Een terugkerend en populair ritueel is het naspelen van scènes uit de Indonesische geschiedenis. Zoals ook een maand geleden in Jakarta. Straten worden afgezet en honderden toeschouwers komen de acteurs aanmoedigen. Alsof zij de helden van vroeger live aan het werk zien. Regisseur Taufik vertelde mij dat de toneelstukken bij moeten dragen aan het Indonesisch nationalisme. “Door stil te staan bij onze gezamenlijke geschiedenis, hopen we verschillen tussen de vele volken weg te nemen en mensen bewust te maken dat we met z’n allen één natie zijn”, legt Taufik uit.

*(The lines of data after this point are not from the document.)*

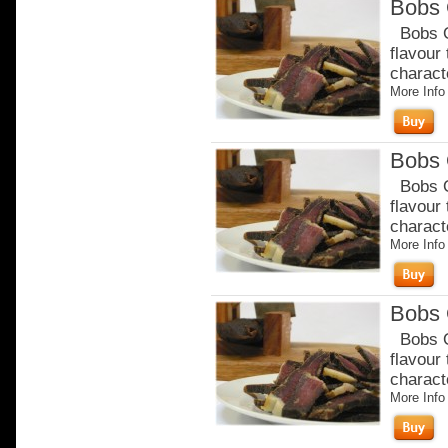
Bobs 
Bobs Or
flavour
charact
More Info
Bobs 
Bobs Or
flavour
charact
More Info
Bobs 
Bobs Or
flavour
charact
More Info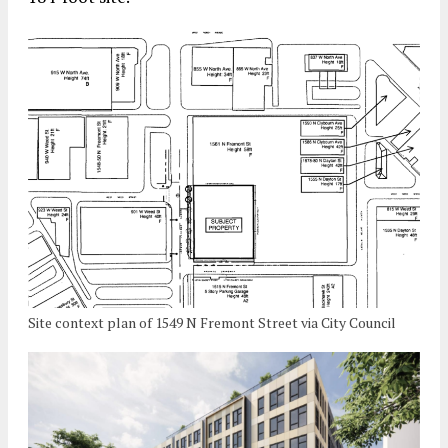
Site context plan of 1549 N Fremont Street via City Council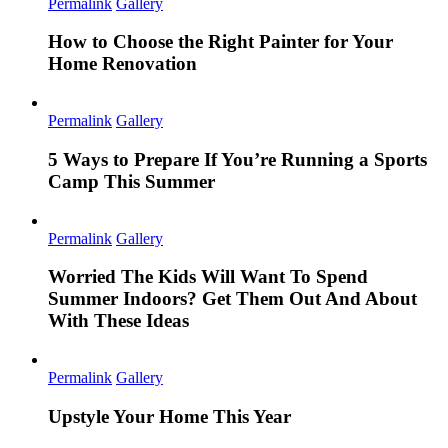
Permalink
Gallery
How to Choose the Right Painter for Your
Home Renovation
Permalink
Gallery
5 Ways to Prepare If You’re Running a Sports
Camp This Summer
Permalink
Gallery
Worried The Kids Will Want To Spend
Summer Indoors? Get Them Out And About
With These Ideas
Permalink
Gallery
Upstyle Your Home This Year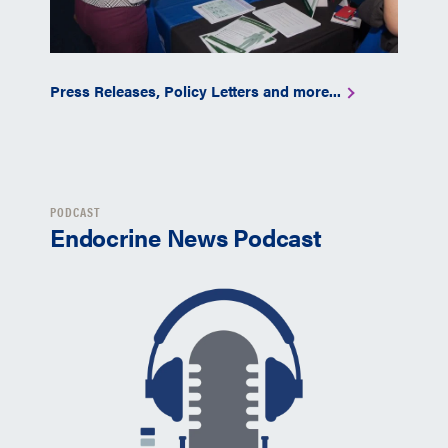
Press Releases, Policy Letters and more...
PODCAST
Endocrine News Podcast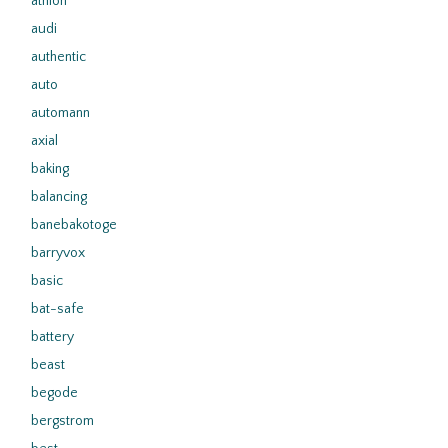
athlon
audi
authentic
auto
automann
axial
baking
balancing
banebakotoge
barryvox
basic
bat-safe
battery
beast
begode
bergstrom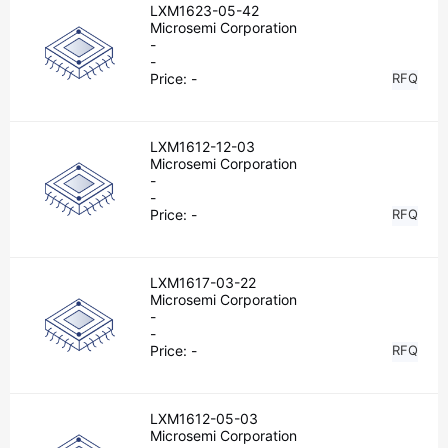
LXM1623-05-42
Microsemi Corporation
-
-
Price:
-
RFQ
LXM1612-12-03
Microsemi Corporation
-
-
Price:
-
RFQ
LXM1617-03-22
Microsemi Corporation
-
-
Price:
-
RFQ
LXM1612-05-03
Microsemi Corporation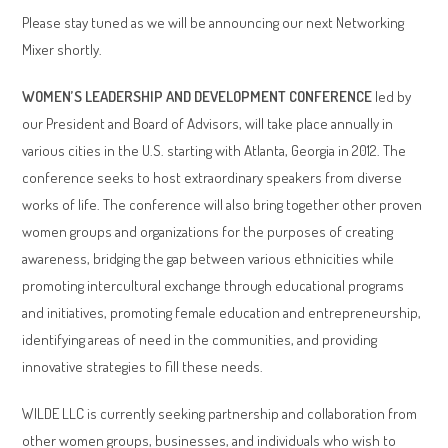
Please stay tuned as we will be announcing our next Networking
Mixer shortly.
WOMEN’S LEADERSHIP AND DEVELOPMENT CONFERENCE
led by
our President and Board of Advisors, will take place annually in
various cities in the U.S. starting with Atlanta, Georgia in 2012. The
conference seeks to host extraordinary speakers from diverse
works of life. The conference will also bring together other proven
women groups and organizations for the purposes of creating
awareness, bridging the gap between various ethnicities while
promoting intercultural exchange through educational programs
and initiatives, promoting female education and entrepreneurship,
identifying areas of need in the communities, and providing
innovative strategies to fill these needs.
WILDE LLC is currently seeking partnership and collaboration from
other women groups, businesses, and individuals who wish to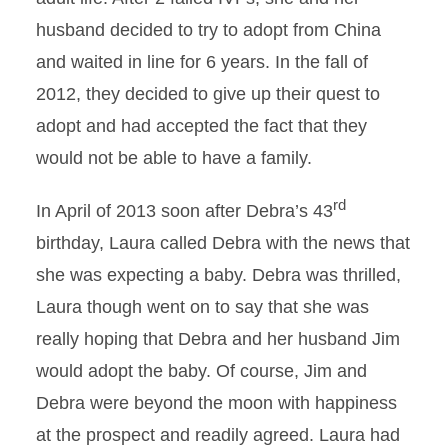
husband decided to try to adopt from China
and waited in line for 6 years. In the fall of
2012, they decided to give up their quest to
adopt and had accepted the fact that they
would not be able to have a family.
rd
In April of 2013 soon after Debra’s 43
birthday, Laura called Debra with the news that
she was expecting a baby. Debra was thrilled,
Laura though went on to say that she was
really hoping that Debra and her husband Jim
would adopt the baby. Of course, Jim and
Debra were beyond the moon with happiness
at the prospect and readily agreed. Laura had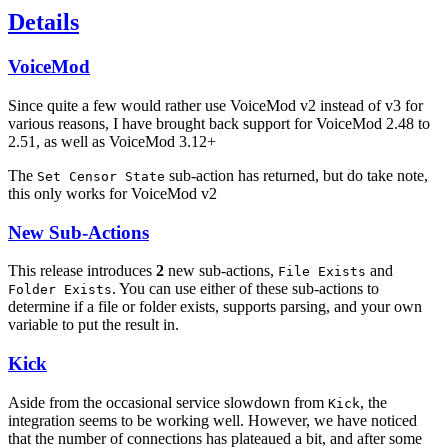
Details
VoiceMod
Since quite a few would rather use VoiceMod v2 instead of v3 for
various reasons, I have brought back support for VoiceMod 2.48 to
2.51, as well as VoiceMod 3.12+
The
sub-action has returned, but do take note,
Set Censor State
this only works for VoiceMod v2
New Sub-Actions
This release introduces
2
new sub-actions,
and
File Exists
. You can use either of these sub-actions to
Folder Exists
determine if a file or folder exists, supports parsing, and your own
variable to put the result in.
Kick
Aside from the occasional service slowdown from
, the
Kick
integration seems to be working well. However, we have noticed
that the number of connections has plateaued a bit, and after some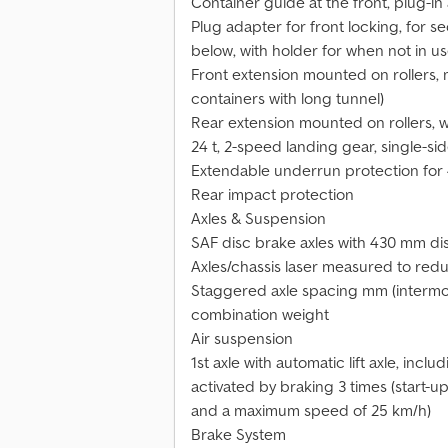
Container guide at the front, plug-i
Plug adapter for front locking, for s
below, with holder for when not in u
Front extension mounted on rollers, 
containers with long tunnel)
Rear extension mounted on rollers, 
24 t, 2-speed landing gear, single-si
Extendable underrun protection for 
Rear impact protection
Axles & Suspension
SAF disc brake axles with 430 mm di
Axles/chassis laser measured to red
Staggered axle spacing mm (intermod
combination weight
Air suspension
1st axle with automatic lift axle, incl
activated by braking 3 times (start-u
and a maximum speed of 25 km/h)
Brake System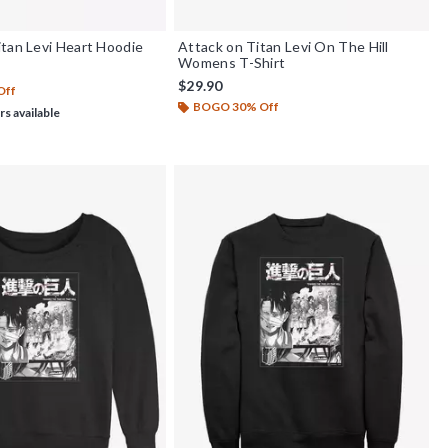
tan Levi Heart Hoodie
Attack on Titan Levi On The Hill
Womens T-Shirt
$29.90
Off
BOGO 30% Off
rs available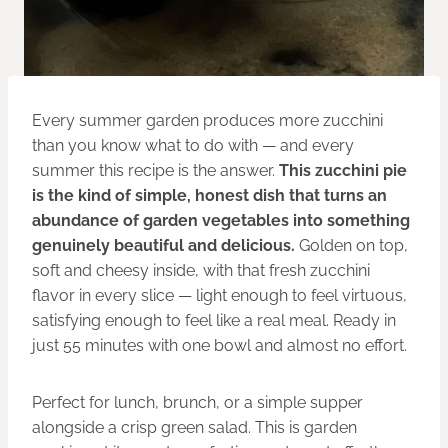
Every summer garden produces more zucchini
than you know what to do with — and every
summer this recipe is the answer.
This zucchini pie
is the kind of simple, honest dish that turns an
abundance of garden vegetables into something
genuinely beautiful and delicious.
Golden on top,
soft and cheesy inside, with that fresh zucchini
flavor in every slice — light enough to feel virtuous,
satisfying enough to feel like a real meal. Ready in
just 55 minutes with one bowl and almost no effort.
Perfect for lunch, brunch, or a simple supper
alongside a crisp green salad. This is garden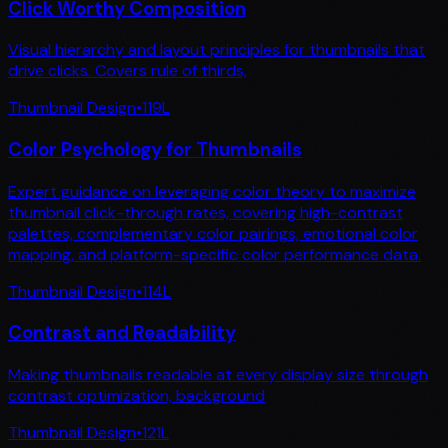
Click Worthy Composition
Visual hierarchy and layout principles for thumbnails that
drive clicks. Covers rule of thirds,
Thumbnail Design
•
119
L
Color Psychology for Thumbnails
Expert guidance on leveraging color theory to maximize
thumbnail click-through rates, covering high-contrast
palettes, complementary color pairings, emotional color
mapping, and platform-specific color performance data.
Thumbnail Design
•
114
L
Contrast and Readability
Making thumbnails readable at every display size through
contrast optimization, background
Thumbnail Design
•
121
L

De Nederlandse bezetting heeft ongetwijfeld bijgedragen aan het Indonesische nationalisme. Indonesiërs vormden in de koloniale oorlog één front tegen hun gezamenlijke vijand. De vele symbolen van geweld die je vandaag de dag nog overal tegenkomt, herinneren aan de strijd die gevoerd is voor de onafhankelijkheid. Hierin waren Indonesiërs één.

Een jong meisje deed voor de grap alsof ze voor mij moest vluchten, toen ik vertelde dat ik uit Nederland kwam. Ze moest er zelf ook om lachen. Maar los hiervan heb ik zelf geen negatieve reacties ontvangen omdat ik Nederlander ben. Mensen hebben geen hekel aan Nederlanders. Er lijkt een verschil te zijn tussen de onredelijke, koloniale Nederlander van vroeger en de Nederlander van nu. Soms zijn mensen zelfs ronduit positief over Nederland. “De Hollanders waren goed! Kijk naar de bruggen, de wegen en het spoor, die de Hollanders gebouwd hebben”, hoor ik mensen dan roepen. Zou dit beleefdheid zijn of naïviteit? Of moeten deze mensen wat vaker de nationalistische toneelstukken bezoeken om hun mening wat bij te schaven?

Voor jou moet het na de onafhankelijkheid lastig zijn geweest om als Indo in Indonesië te leven. Of zagen Indonesiërs jou als één van hen? Jammer dat ik het niet meer van je kan horen.

Liefs uit Surabaya van Eric”

Toeschouwers kijken naar een schouwspel (“Het vlagincident”) waarin de Nederlandse vlag wordt ontdaan van de blauwe streep.